A collection of functions that measure the readability of a given body of text. I'd recommend checking out the wikipedia articles below--most of the metrics estimate the grade level required to comprehend a given block of text and may return odd results on small snippets of text.
To get up and running you'll need NLTK and will need the punkt data set:
shell$ pip install nltk
shell$ python
>>import nltk
>>nltk.download('punkt')
Demo:
shell$ python readability.py
Test text:
"We are close to wrapping up our 10 week Rails Course. This week we will cover a handful of topics commonly encountered in Rails projects. We then wrap up with part 2 of our Reddit on Rails exercise! By now you should be hard at work on your personal projects. The students in the course just presented in front of the class with some live demos and a brief intro to to the problems their app were solving. Maybe set aside some time this week to show someone your progress, block off 5 minutes and describe what goal you are working towards, the current state of the project (is it almost done, just getting started, needs UI, etc.), and then show them a quick demo of the app. Explain what type of feedback you are looking for (conceptual, design, usability, etc.) and see what they have to say.
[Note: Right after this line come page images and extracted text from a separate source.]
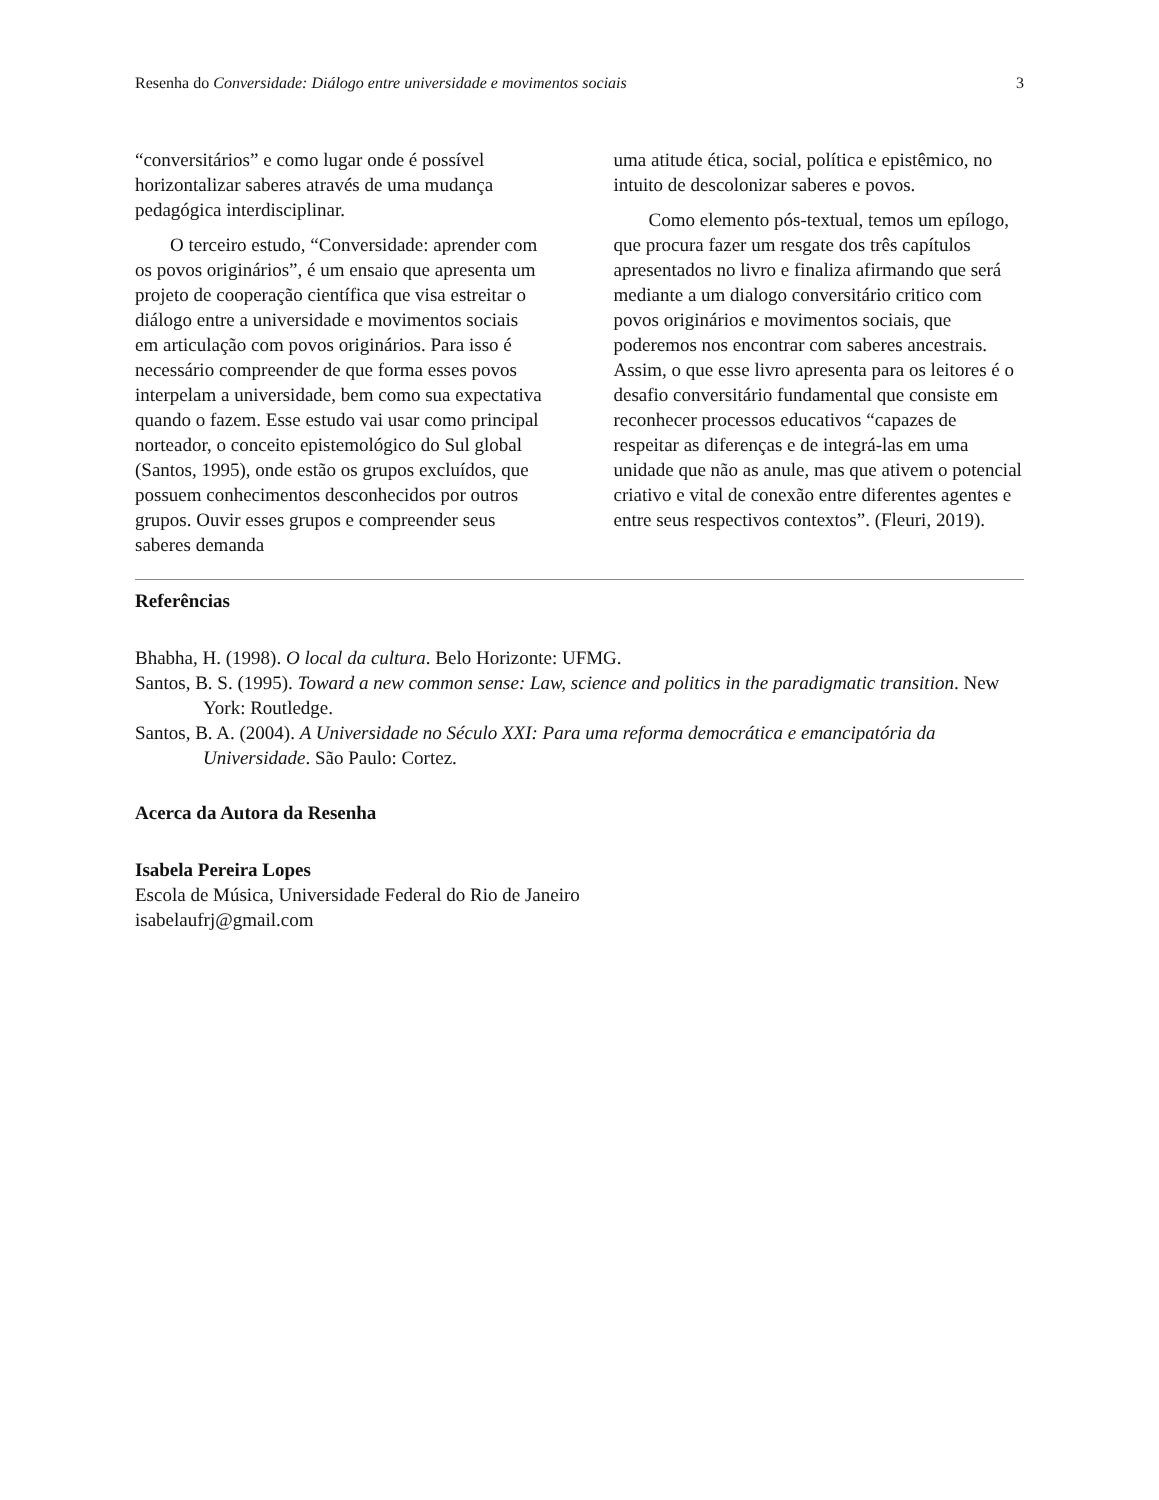Resenha do Conversidade: Diálogo entre universidade e movimentos sociais 3
“conversitários” e como lugar onde é possível horizontalizar saberes através de uma mudança pedagógica interdisciplinar.
O terceiro estudo, “Conversidade: aprender com os povos originários”, é um ensaio que apresenta um projeto de cooperação científica que visa estreitar o diálogo entre a universidade e movimentos sociais em articulação com povos originários. Para isso é necessário compreender de que forma esses povos interpelam a universidade, bem como sua expectativa quando o fazem. Esse estudo vai usar como principal norteador, o conceito epistemológico do Sul global (Santos, 1995), onde estão os grupos excluídos, que possuem conhecimentos desconhecidos por outros grupos. Ouvir esses grupos e compreender seus saberes demanda
uma atitude ética, social, política e epistêmico, no intuito de descolonizar saberes e povos.
Como elemento pós-textual, temos um epílogo, que procura fazer um resgate dos três capítulos apresentados no livro e finaliza afirmando que será mediante a um dialogo conversitário critico com povos originários e movimentos sociais, que poderemos nos encontrar com saberes ancestrais. Assim, o que esse livro apresenta para os leitores é o desafio conversitário fundamental que consiste em reconhecer processos educativos “capazes de respeitar as diferenças e de integrá-las em uma unidade que não as anule, mas que ativem o potencial criativo e vital de conexão entre diferentes agentes e entre seus respectivos contextos”. (Fleuri, 2019).
Referências
Bhabha, H. (1998). O local da cultura. Belo Horizonte: UFMG.
Santos, B. S. (1995). Toward a new common sense: Law, science and politics in the paradigmatic transition. New York: Routledge.
Santos, B. A. (2004). A Universidade no Século XXI: Para uma reforma democrática e emancipatória da Universidade. São Paulo: Cortez.
Acerca da Autora da Resenha
Isabela Pereira Lopes
Escola de Música, Universidade Federal do Rio de Janeiro
isabelaufrj@gmail.com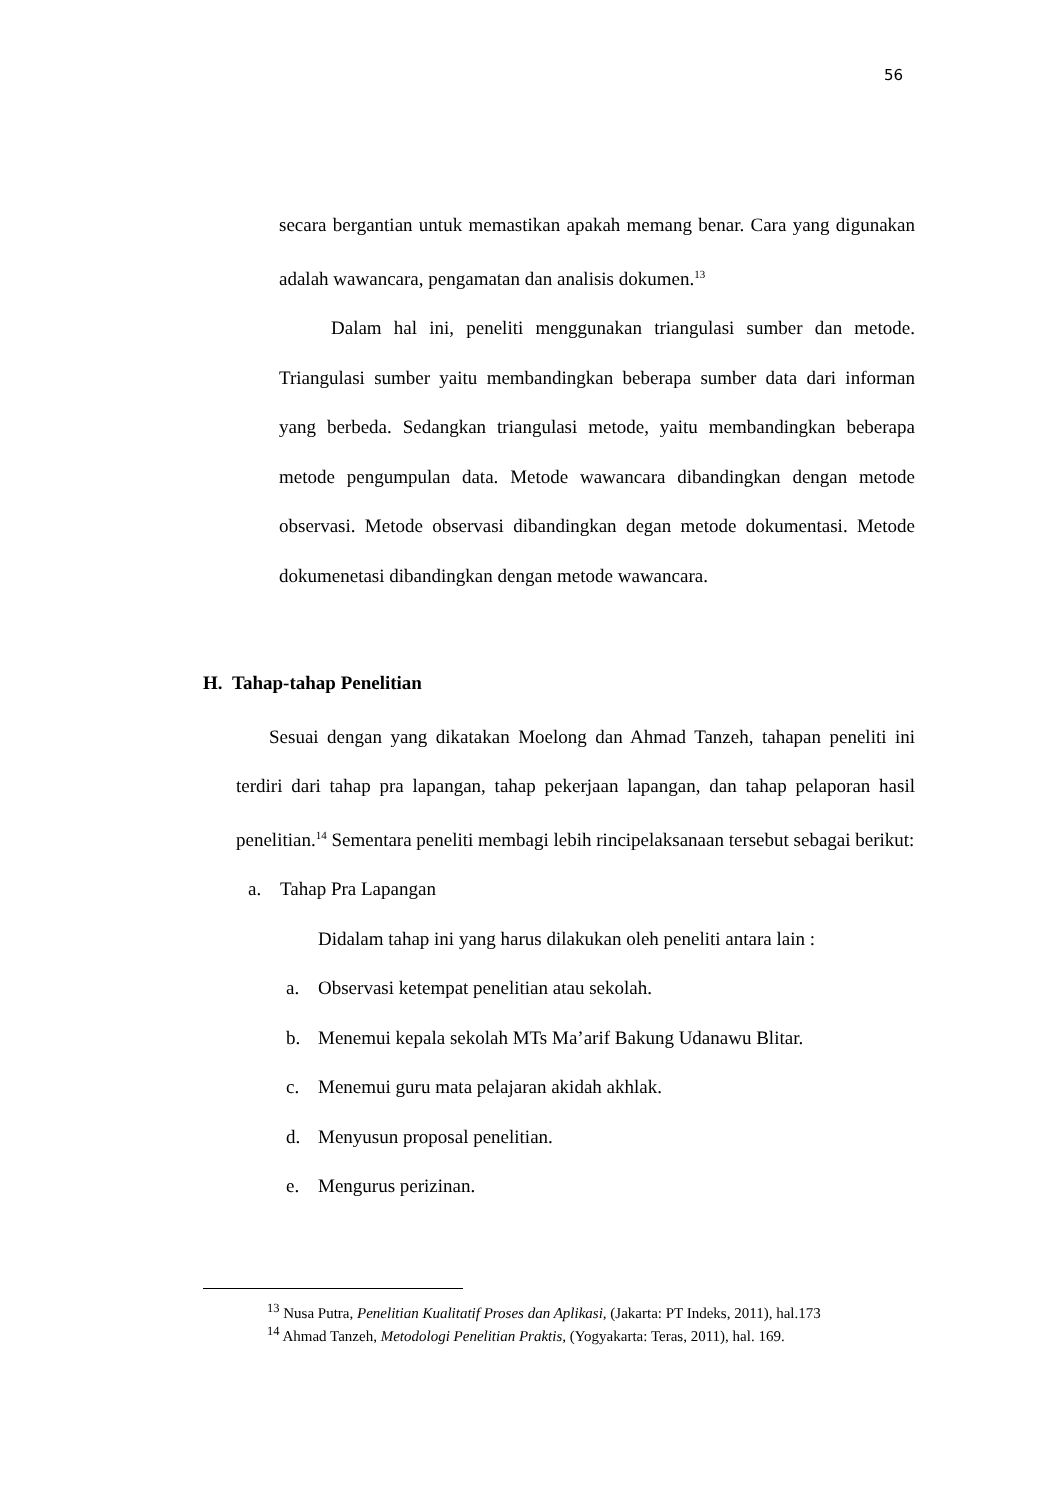56
secara bergantian untuk memastikan apakah memang benar. Cara yang digunakan adalah wawancara, pengamatan dan analisis dokumen.<sup>13</sup>
Dalam hal ini, peneliti menggunakan triangulasi sumber dan metode. Triangulasi sumber yaitu membandingkan beberapa sumber data dari informan yang berbeda. Sedangkan triangulasi metode, yaitu membandingkan beberapa metode pengumpulan data. Metode wawancara dibandingkan dengan metode observasi. Metode observasi dibandingkan degan metode dokumentasi. Metode dokumenetasi dibandingkan dengan metode wawancara.
H. Tahap-tahap Penelitian
Sesuai dengan yang dikatakan Moelong dan Ahmad Tanzeh, tahapan peneliti ini terdiri dari tahap pra lapangan, tahap pekerjaan lapangan, dan tahap pelaporan hasil penelitian.<sup>14</sup> Sementara peneliti membagi lebih rincipelaksanaan tersebut sebagai berikut:
a. Tahap Pra Lapangan
Didalam tahap ini yang harus dilakukan oleh peneliti antara lain :
a. Observasi ketempat penelitian atau sekolah.
b. Menemui kepala sekolah MTs Ma’arif Bakung Udanawu Blitar.
c. Menemui guru mata pelajaran akidah akhlak.
d. Menyusun proposal penelitian.
e. Mengurus perizinan.
<sup>13</sup> Nusa Putra, Penelitian Kualitatif Proses dan Aplikasi, (Jakarta: PT Indeks, 2011), hal.173
<sup>14</sup> Ahmad Tanzeh, Metodologi Penelitian Praktis, (Yogyakarta: Teras, 2011), hal. 169.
As we are wrapping up the course you need to be focused on learning as much as you can, but also making sure you have the tools to succeed after the class is over."
ARI: 7.2164516129
FleschReadingEase: 88.9553
FleschKincaidGradeLevel: 5.3235
GunningFogIndex: 9.1355
SMOGIndex: 8.19615242271
ColemanLiauIndex: 6.7804
LIX: 35.2666666667
RIX: 3.1
The following readability metrics are included in readability.py:
- http://en.wikipedia.org/wiki/Automated_Readability_Index
- http://en.wikipedia.org/wiki/SMOG
- http://en.wikipedia.org/wiki/Flesch%E2%80%93Kincaid_Grade_Level#Flesch.E2.80.93Kincaid_Grade_Level
- http://en.wikipedia.org/wiki/Flesch%E2%80%93Kincaid_readability_test#Flesch_Reading_Ease
- http://en.wikipedia.org/wiki/Coleman-Liau_Index
- http://en.wikipedia.org/wiki/Gunning-Fog_Index
Largely lifted from:
https://github.com/nltk/nltk_contrib/tree/master/nltk_contrib/readability
SMOG index appears to perform most accurately.